Monday, June 6, 2022

Quarter Hour of Writing Challenge: Curses

As explained here. Hit the button, get a prompt, spend 15 minutes flailing wildly at a keyboard.

While curses are common across folklore, modern eigentechnology has turned them into something almost unrecognizable, in the same way a surgical robot has few similarities to trepanation with a rock.

Curses are organized using a few tags:

1. Auditory/Visual/Esoteric: describes the way the curse is cast. Auditory and Visual are both self-explanatory, and Esoteric can range from using other senses (such as touch, or smell) to requiring particular stimulus such as emotional states.

2. "Pronounceability": since the first curses (since recorded as #101a and #105b) were both auditory, the incorrect term "pronounceability" is still used in research into curses. "Pronounceable" curses can be memorized and set up by human agents - Auditory Pronounceable curses being, literally, able to be said by a person, while Visual Pronounceable curses can be drawn by hand. Unpronounceable curses require outside tools such as computerized voices, digital screens, or a chorus of multiple people. Esoteric-method curses are usually unpronounceable. 

3. Targeted/Untargeted: targeted curses can be pointed at a single target, while leaving others in range unharmed. Untargeted curses affected everyone exposed to the stimulus.

4. Effect: curses usually have one of a few general effects: Fatal, Polymorphic, Amnestic, and Probabilistic are the most common, though others have been confirmed to exist.
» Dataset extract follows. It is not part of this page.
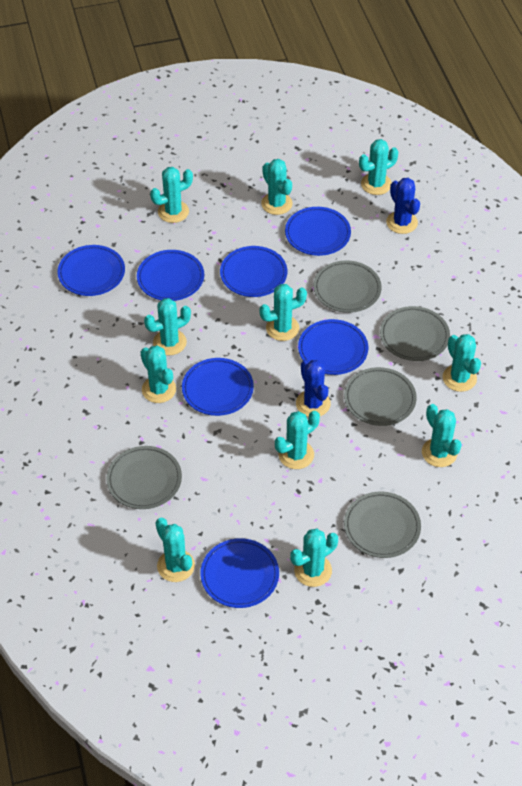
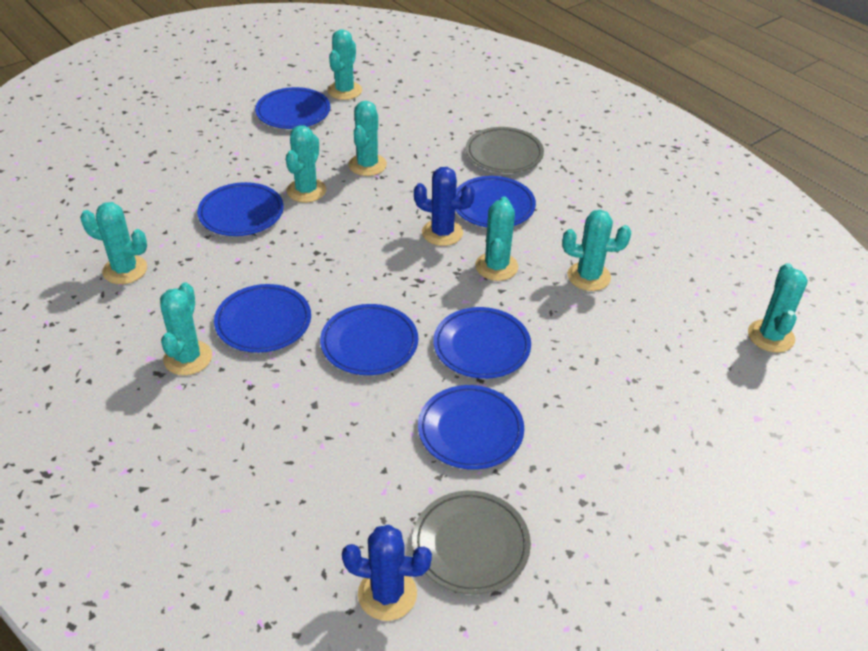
grey plate: 5 -> 2
turquoise cactus: 11 -> 8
It is important to note that the modern term "curse" envelops positive effects - Polymorphic curses may reinforce bones, and Probabilistic curses may make the target unusually fortunate while travelling.
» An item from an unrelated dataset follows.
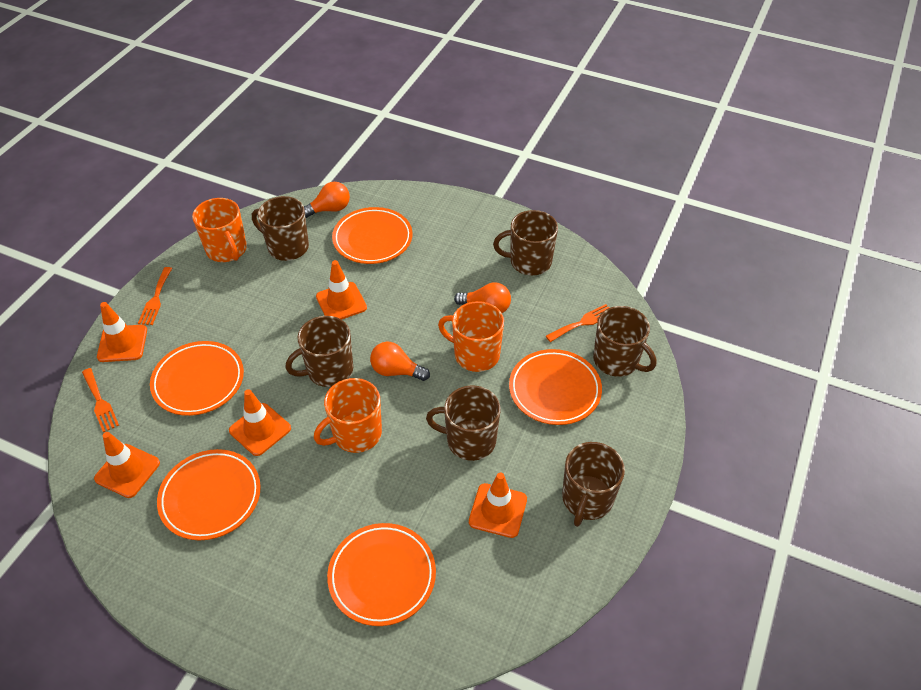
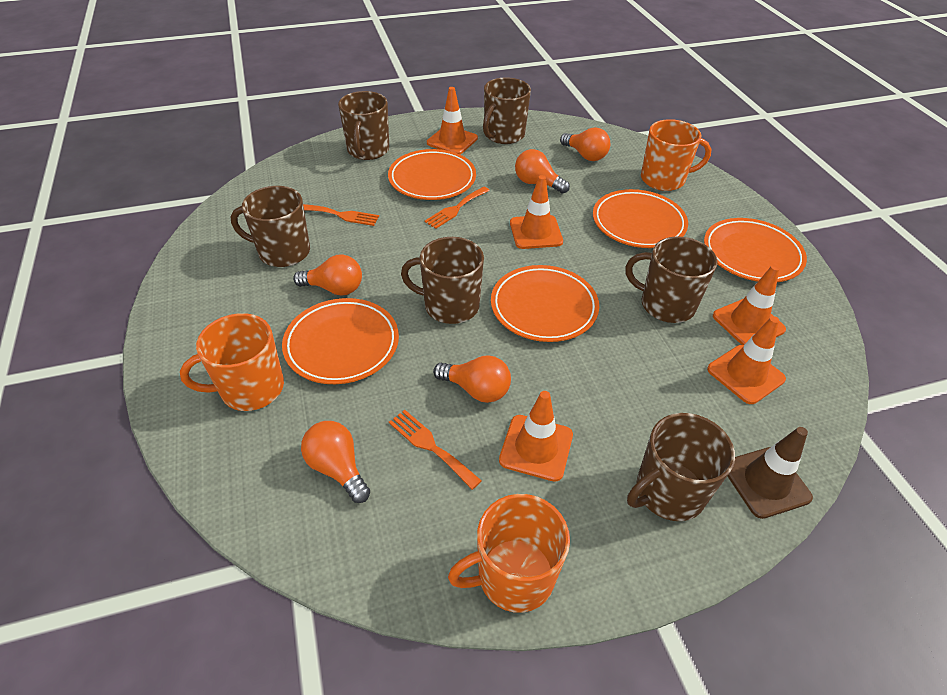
brown traffic cone: 0 -> 1
orange light bulb: 3 -> 5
5. Cure: all non-Fatal curses will end after a certain period (often the next dusk or dawn, though these curses are often skipped over by the agencies developing them), and all curses can be reversed or deactivated in some way. Importantly, cures can "time out" - a Polymorphic (Rodent) curse may leave the target transformed permanently if not cured in the first week, for example. Cures for Fatal curses override standard human biology - performing the required actions will bring the target back to life & fully restored, no matter the condition of their body.

Curses may be built to go off in the future, instead of when applied. When creating these kinds of Geases, the cure is the most relevant piece - carefully tuning curses to accept only very specific actions is a rapidly growing job market.

Curse Examples

Curse #4201, Auditory, Pronounceable, Targeted, Fatal (Cardiovascular) made the CIA very happy indeed. A fatal spoken curse that only afflicted certain targets, and was easily pronounced and memorized by human agents, would have been the pinnacle of the hexing arts.

However, it turned out to be contagious. Anyone within earshot who wasn't the target of the curse would not only hear it, but recognize it, knowing both its exact wording, use, and who had spoken it.

This would, depending on the situation, either lead to the assassin immediately being struck by the curse four or five times over, cause a rash of "unexplained heart attacks" as a crowd of people suddenly become armed with a completely concealable and unilaterally lethal weapon, or both. 

Curse #4201 can be cured by injecting the deceased with a serum of mercury, crushed daffodil flowers, and exactly one (1) dead ladybug (family Coccinellidae). The cure times out after 23.75 hours.

Curse #576, Auditory, Unpronounceable, Untargeted, Polymorphic (Rodent) also temporarily showed promise. While a computerized voice was needed to speak its dozens of twisting syllables, and everyone in earshot was affected, it could have easily been used for capture missions - turn the target into a rat, stick them in a bag, and then wait for the curse to time out (as non-lethal curses tend to do).

The problem was that it timed out too quickly - as soon as the curse stopped being spoken, the person would switch back to a human. Since it affected everyone in its radius, it couldn't be played constantly without causing chaos.

Later use in prisons and for riot suppression were both banned on ethical grounds.